The five scores lie in [60, 100] with mean 76, so they sum to 380. Ordering s₁ ≤ s₂ ≤ s₃ ≤ s₄ ≤ s₅, the question is whether s₅ > 90. The key tool is that s₅ = 380 − (s₁ + s₂ + s₃ + s₄): the top score is large exactly when the other four are small. So to find s₅'s maximum, minimize the other four (push them to their floors); to find s₅'s minimum, maximize the other four (push them up to where the ordering allows).
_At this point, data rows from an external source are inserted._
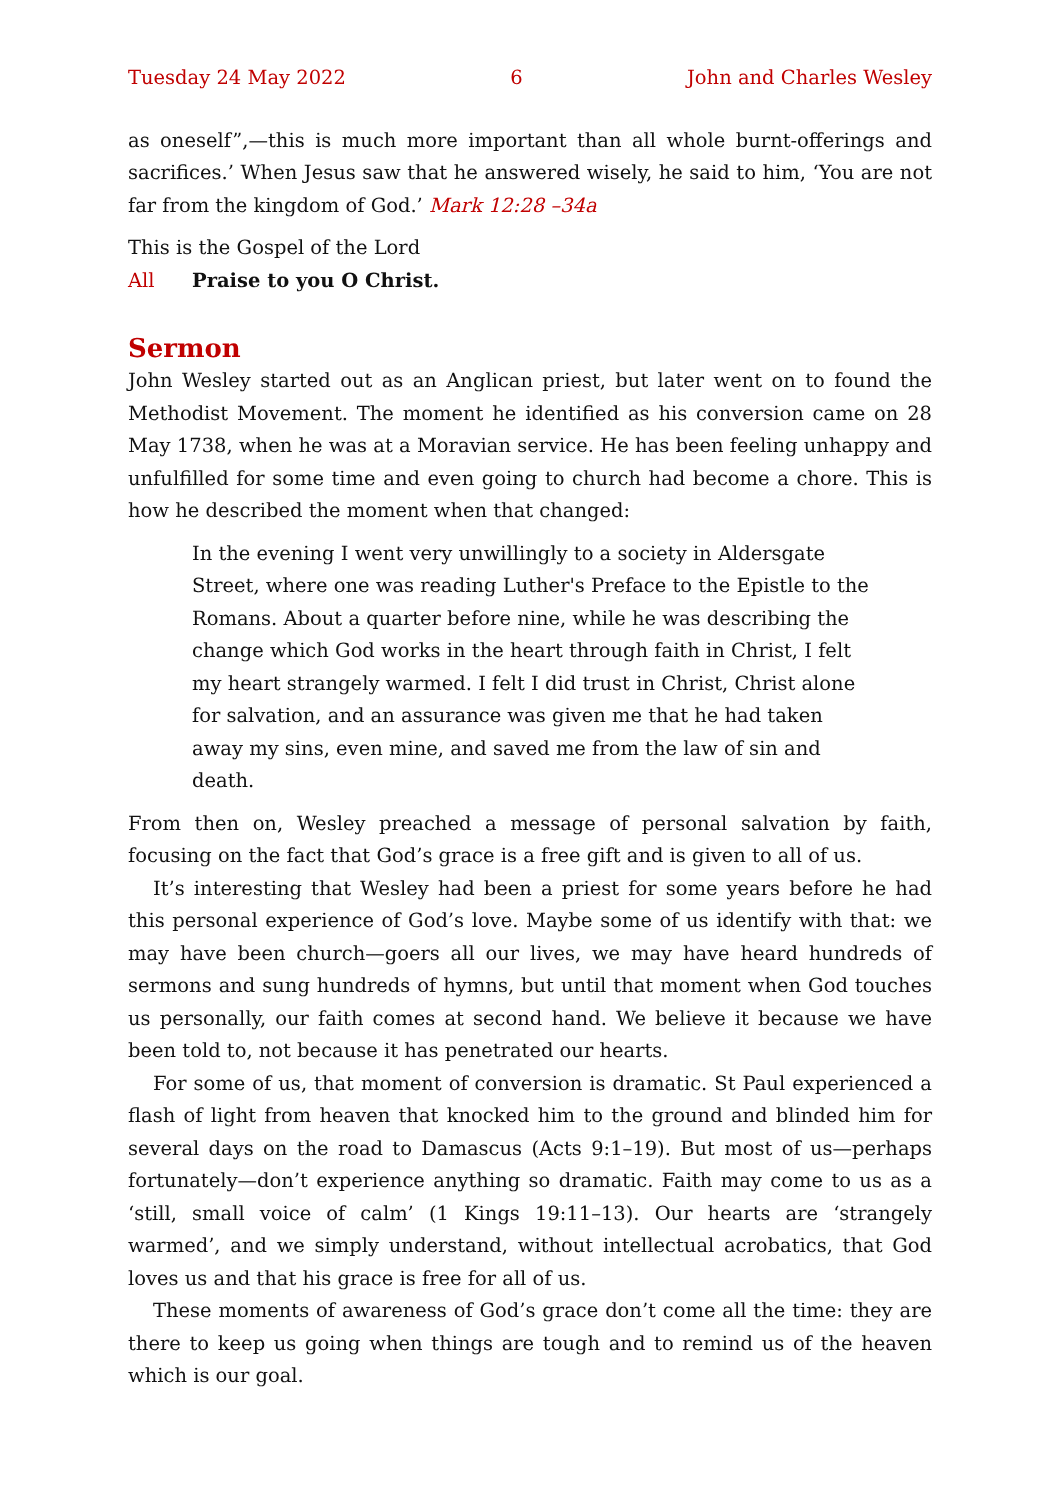Tuesday 24 May 2022 6 John and Charles Wesley
as oneself”,—this is much more important than all whole burnt-offerings and sacrifices.’ When Jesus saw that he answered wisely, he said to him, ‘You are not far from the kingdom of God.’ Mark 12:28 –34a
This is the Gospel of the Lord
All Praise to you O Christ.
Sermon
John Wesley started out as an Anglican priest, but later went on to found the Methodist Movement. The moment he identified as his conversion came on 28 May 1738, when he was at a Moravian service. He has been feeling unhappy and unfulfilled for some time and even going to church had become a chore. This is how he described the moment when that changed:
In the evening I went very unwillingly to a society in Aldersgate Street, where one was reading Luther's Preface to the Epistle to the Romans. About a quarter before nine, while he was describing the change which God works in the heart through faith in Christ, I felt my heart strangely warmed. I felt I did trust in Christ, Christ alone for salvation, and an assurance was given me that he had taken away my sins, even mine, and saved me from the law of sin and death.
From then on, Wesley preached a message of personal salvation by faith, focusing on the fact that God’s grace is a free gift and is given to all of us.
It’s interesting that Wesley had been a priest for some years before he had this personal experience of God’s love. Maybe some of us identify with that: we may have been church—goers all our lives, we may have heard hundreds of sermons and sung hundreds of hymns, but until that moment when God touches us personally, our faith comes at second hand. We believe it because we have been told to, not because it has penetrated our hearts.
For some of us, that moment of conversion is dramatic. St Paul experienced a flash of light from heaven that knocked him to the ground and blinded him for several days on the road to Damascus (Acts 9:1–19). But most of us—perhaps fortunately—don’t experience anything so dramatic. Faith may come to us as a ‘still, small voice of calm’ (1 Kings 19:11–13). Our hearts are ‘strangely warmed’, and we simply understand, without intellectual acrobatics, that God loves us and that his grace is free for all of us.
These moments of awareness of God’s grace don’t come all the time: they are there to keep us going when things are tough and to remind us of the heaven which is our goal.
Doing the direction wrong is the classic slip.
Statement (1): the median is s₃ = 74.
S₅ maximum, minimize the others: put s₁, s₂ at the 60 floor and s₃ = 74 (the median), leaving 380 − 60 − 60 − 74 = 186 for s₄ + s₅ with s₄ ≤ s₅ ≤ 100. Taking s₅ = 100 leaves s₄ = 86, giving the valid list (60, 60, 74, 86, 100), sum 380, median 74. So s₅ can be 100 (answer yes).
S₅ minimum, maximize the others: push s₁ = s₂ = s₃ = 74 (the most they can be, since they are ≤ the median) and split the remaining 380 − 222 = 158 between s₄ and s₅ with s₄ ≤ s₅. That gives s₄ = s₅ = 79, so s₅ can be as low as 79 (answer no).
The answer straddles 90, so statement (1) alone is not sufficient.
Statement (2): each of the four lowest scores is at least 73, so s₁ + s₂ + s₃ + s₄ ≥ 4 × 73 = 292. Therefore s₅ = 380 − (s₁ + s₂ + s₃ + s₄) ≤ 380 − 292 = 88. The highest score can be at most 88, which is below 90: a determinate no. (The bound is tight: 73, 73, 73, 73, 88 sums to 380, so 88 is actually reached.) Sufficient.
The primary distractor is '(1) alone', solvers treat the median as the informative statement and dismiss 'each of the four lowest is at least 73' as a vague floor, choosing (A). But that floor is surgical: a floor on the four lowest scores is a ceiling on the highest (the sum is fixed at 380), and it caps s₅ at 88. Statement (1), the median, actually straddles once you run both optimization directions. Choosing (C) assumes both are needed; (2) alone resolves. Choosing (D) over-credits the straddling median as also sufficient.